_REQUIRED WORK_:
Repeat the listing exactly. Pictures stay out of your copy.

_DATA PROVIDED_:
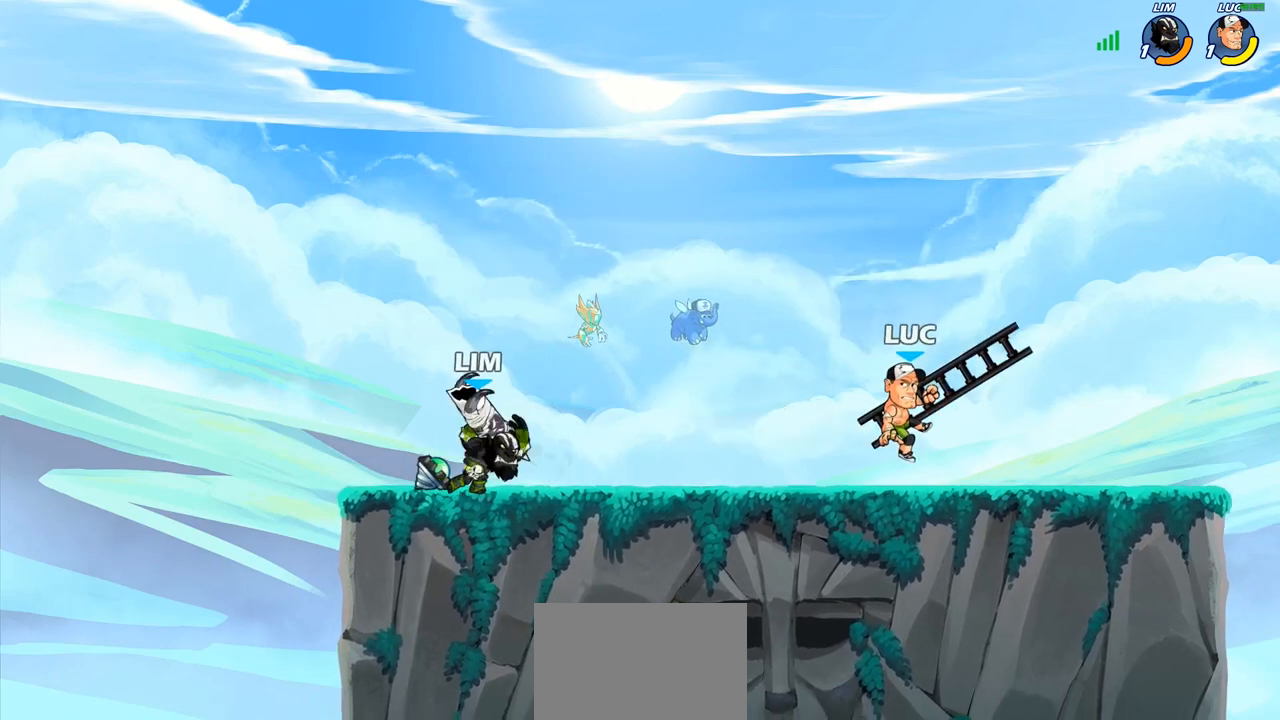
{"buttons": ["SQUARE"], "left_stick": "center", "right_stick": "center", "events": [[417, "left_stick", "center"], [467, "SQUARE", "down"]]}
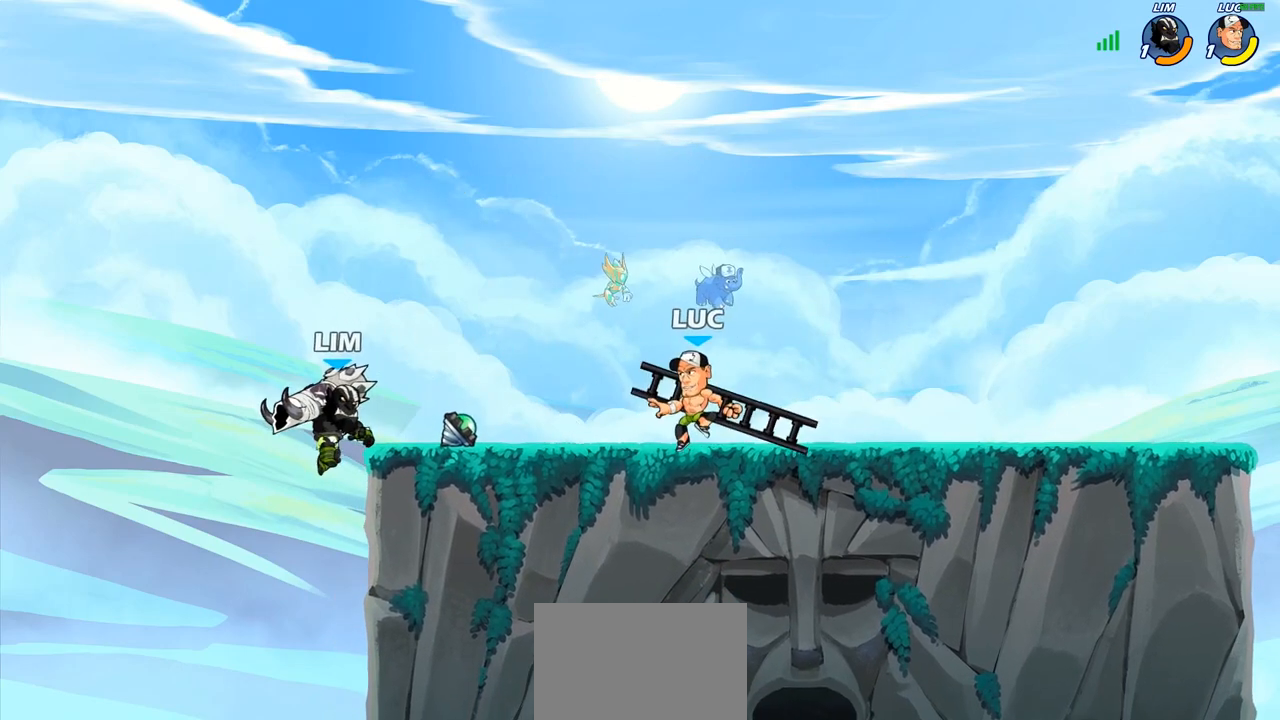
{"buttons": [], "left_stick": "center", "right_stick": "center", "events": [[33, "SQUARE", "up"], [133, "SQUARE", "down"], [233, "SQUARE", "up"], [317, "SQUARE", "down"], [417, "SQUARE", "up"]]}
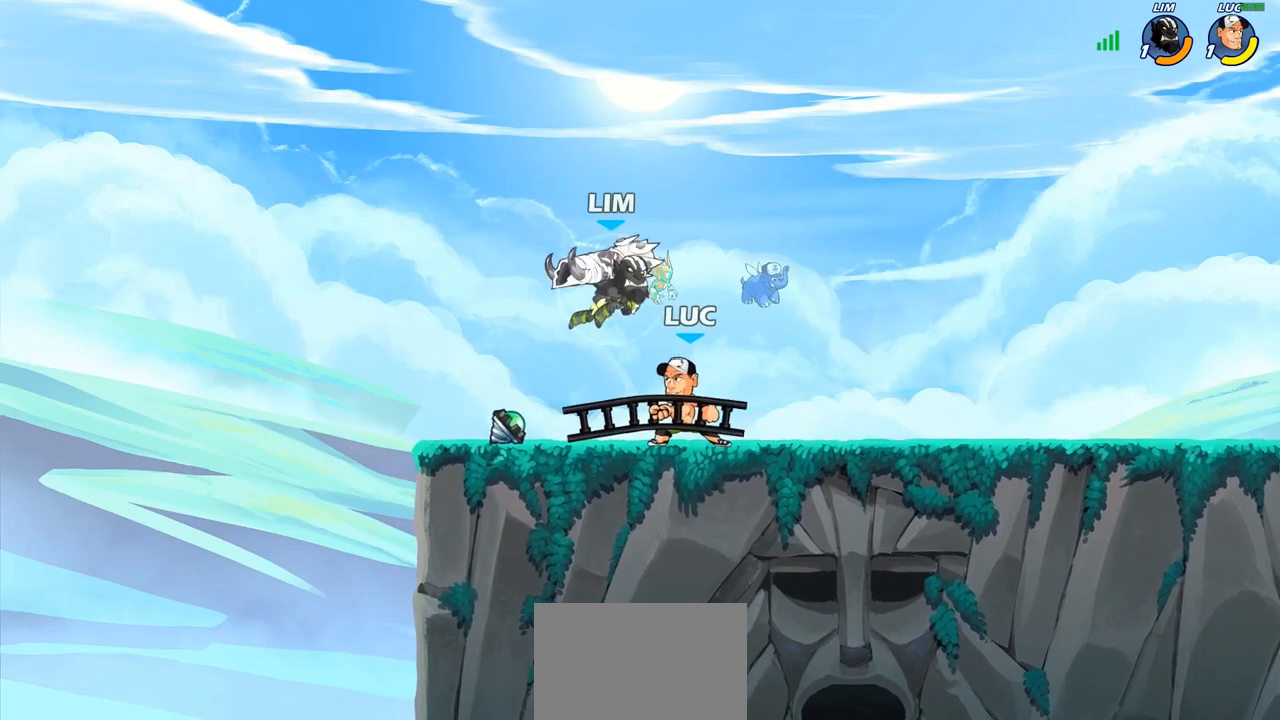
{"buttons": ["R2"], "left_stick": "up-right", "right_stick": "center", "events": [[200, "left_stick", "right"], [267, "CROSS", "down"], [333, "left_stick", "up-right"], [367, "R2", "down"], [400, "CROSS", "up"]]}
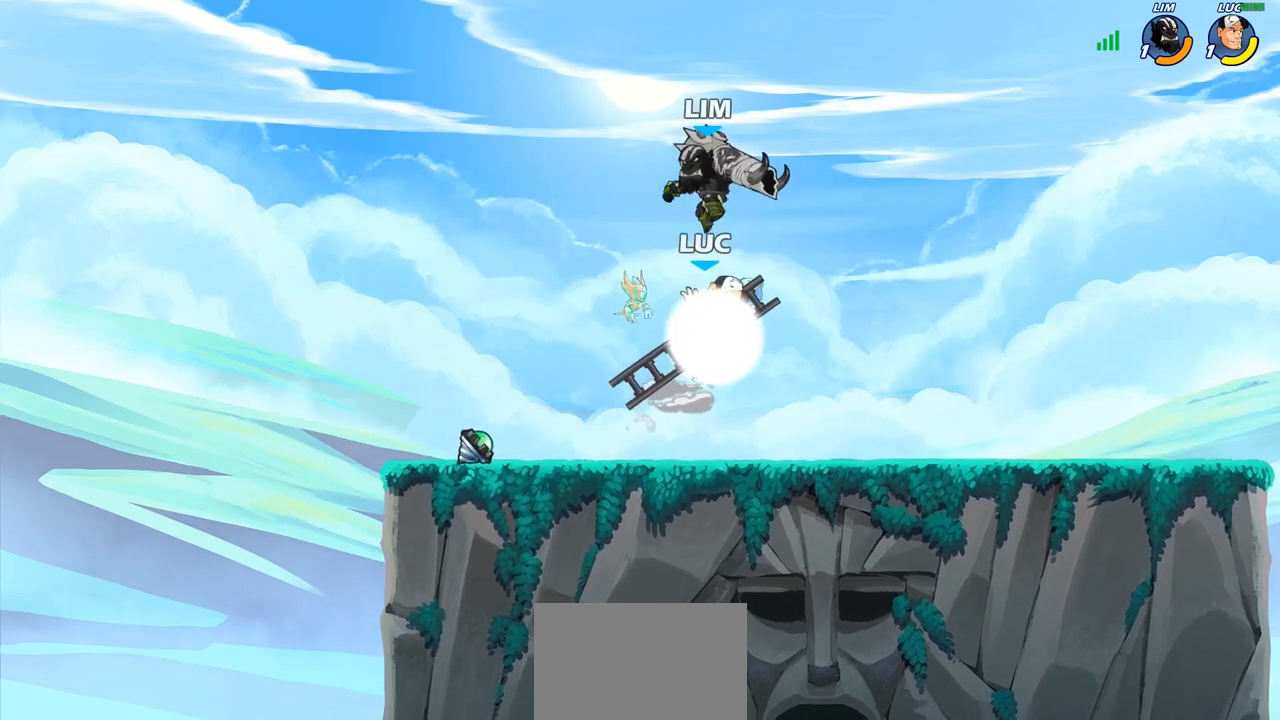
{"buttons": [], "left_stick": "left", "right_stick": "center", "events": [[83, "R2", "up"], [100, "left_stick", "left"], [183, "SQUARE", "down"], [200, "left_stick", "center"], [267, "SQUARE", "up"], [433, "left_stick", "left"]]}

_REPLY_:
{"buttons": ["SQUARE"], "left_stick": "center", "right_stick": "center", "events": [[417, "left_stick", "center"], [467, "SQUARE", "down"]]}
{"buttons": [], "left_stick": "center", "right_stick": "center", "events": [[33, "SQUARE", "up"], [133, "SQUARE", "down"], [233, "SQUARE", "up"], [317, "SQUARE", "down"], [417, "SQUARE", "up"]]}
{"buttons": ["R2"], "left_stick": "up-right", "right_stick": "center", "events": [[200, "left_stick", "right"], [267, "CROSS", "down"], [333, "left_stick", "up-right"], [367, "R2", "down"], [400, "CROSS", "up"]]}
{"buttons": [], "left_stick": "left", "right_stick": "center", "events": [[83, "R2", "up"], [100, "left_stick", "left"], [183, "SQUARE", "down"], [200, "left_stick", "center"], [267, "SQUARE", "up"], [433, "left_stick", "left"]]}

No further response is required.